<<<<

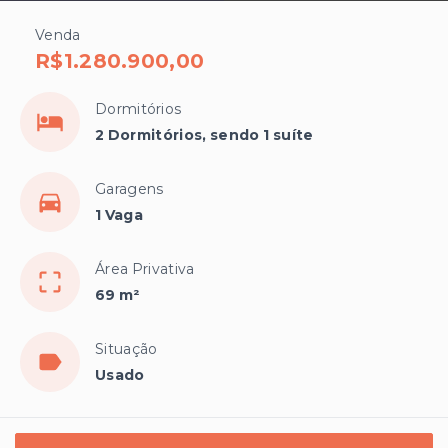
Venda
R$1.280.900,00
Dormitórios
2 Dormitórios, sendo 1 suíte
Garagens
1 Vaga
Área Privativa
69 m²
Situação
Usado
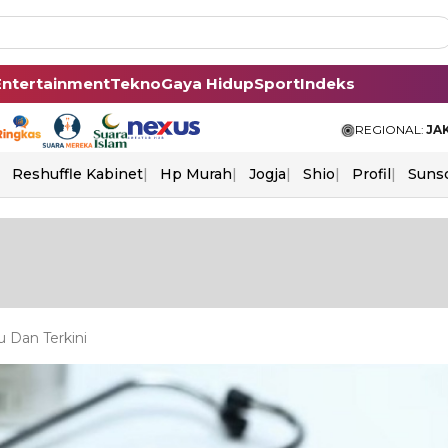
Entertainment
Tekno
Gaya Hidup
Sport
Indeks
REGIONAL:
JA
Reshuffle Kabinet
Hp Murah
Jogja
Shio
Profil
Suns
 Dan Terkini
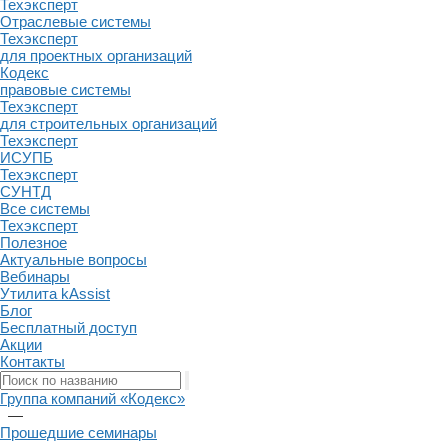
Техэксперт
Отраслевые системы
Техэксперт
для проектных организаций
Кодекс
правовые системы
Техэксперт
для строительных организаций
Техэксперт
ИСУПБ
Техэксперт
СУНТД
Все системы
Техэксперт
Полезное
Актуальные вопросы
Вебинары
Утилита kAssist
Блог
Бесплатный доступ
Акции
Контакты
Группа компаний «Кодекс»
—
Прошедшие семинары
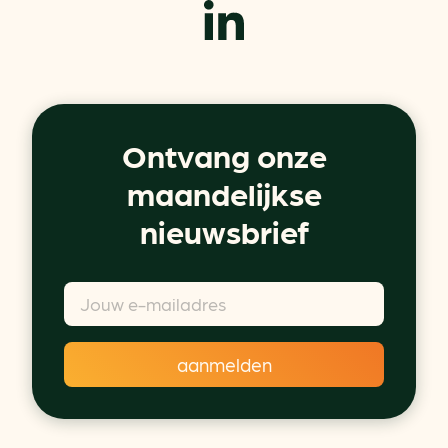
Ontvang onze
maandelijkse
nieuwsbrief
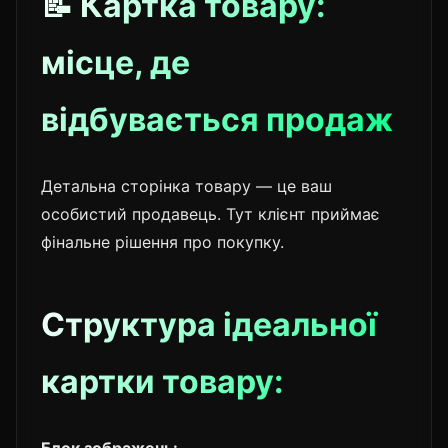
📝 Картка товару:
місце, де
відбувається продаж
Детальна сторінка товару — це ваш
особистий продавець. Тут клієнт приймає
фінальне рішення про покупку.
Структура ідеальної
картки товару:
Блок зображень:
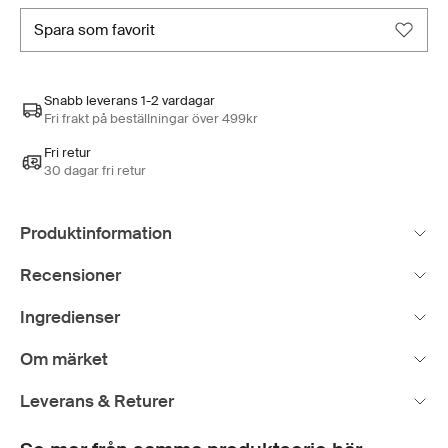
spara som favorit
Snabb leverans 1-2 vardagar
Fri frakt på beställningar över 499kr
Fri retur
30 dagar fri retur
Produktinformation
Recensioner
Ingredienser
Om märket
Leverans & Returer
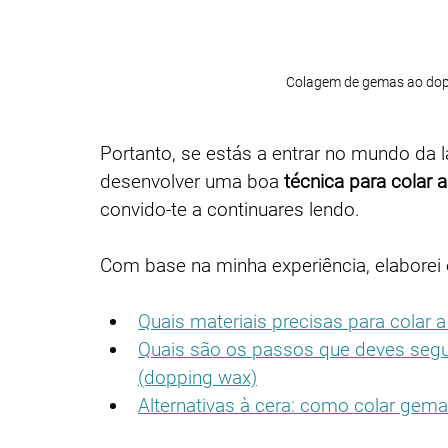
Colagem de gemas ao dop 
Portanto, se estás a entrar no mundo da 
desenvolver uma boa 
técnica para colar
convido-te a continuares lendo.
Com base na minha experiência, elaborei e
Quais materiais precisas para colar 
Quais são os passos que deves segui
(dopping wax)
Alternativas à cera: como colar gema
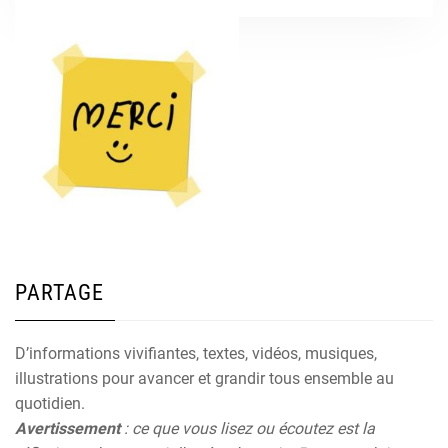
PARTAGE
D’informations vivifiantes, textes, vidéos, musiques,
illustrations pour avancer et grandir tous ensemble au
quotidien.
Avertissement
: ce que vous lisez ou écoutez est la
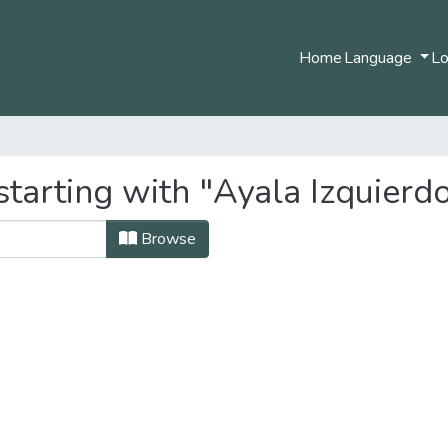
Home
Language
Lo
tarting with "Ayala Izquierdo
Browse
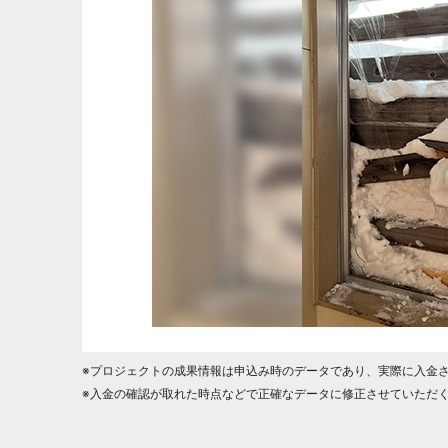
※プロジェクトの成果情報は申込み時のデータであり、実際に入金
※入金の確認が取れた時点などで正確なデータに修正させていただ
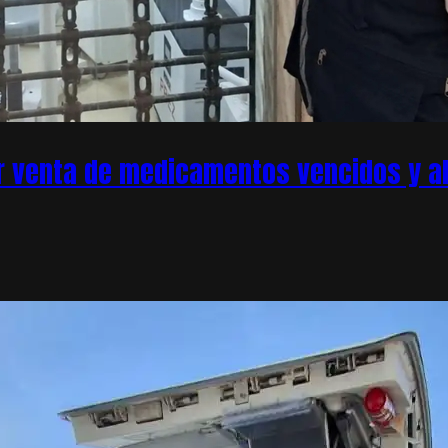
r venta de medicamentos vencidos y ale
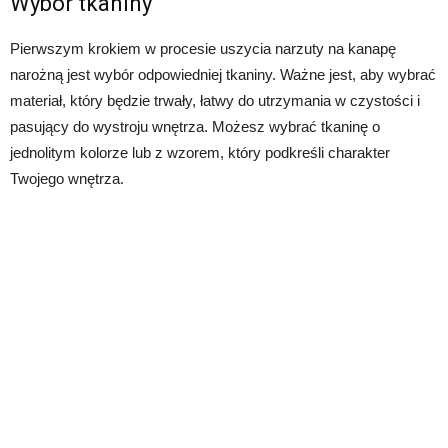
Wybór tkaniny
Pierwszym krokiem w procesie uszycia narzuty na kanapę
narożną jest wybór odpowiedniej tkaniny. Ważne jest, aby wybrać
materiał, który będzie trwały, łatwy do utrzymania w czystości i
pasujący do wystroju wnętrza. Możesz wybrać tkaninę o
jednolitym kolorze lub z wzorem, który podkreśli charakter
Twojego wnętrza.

>>>>

Indicate how many lines of the material contain the string "организаций", giving the number and nothing more.

2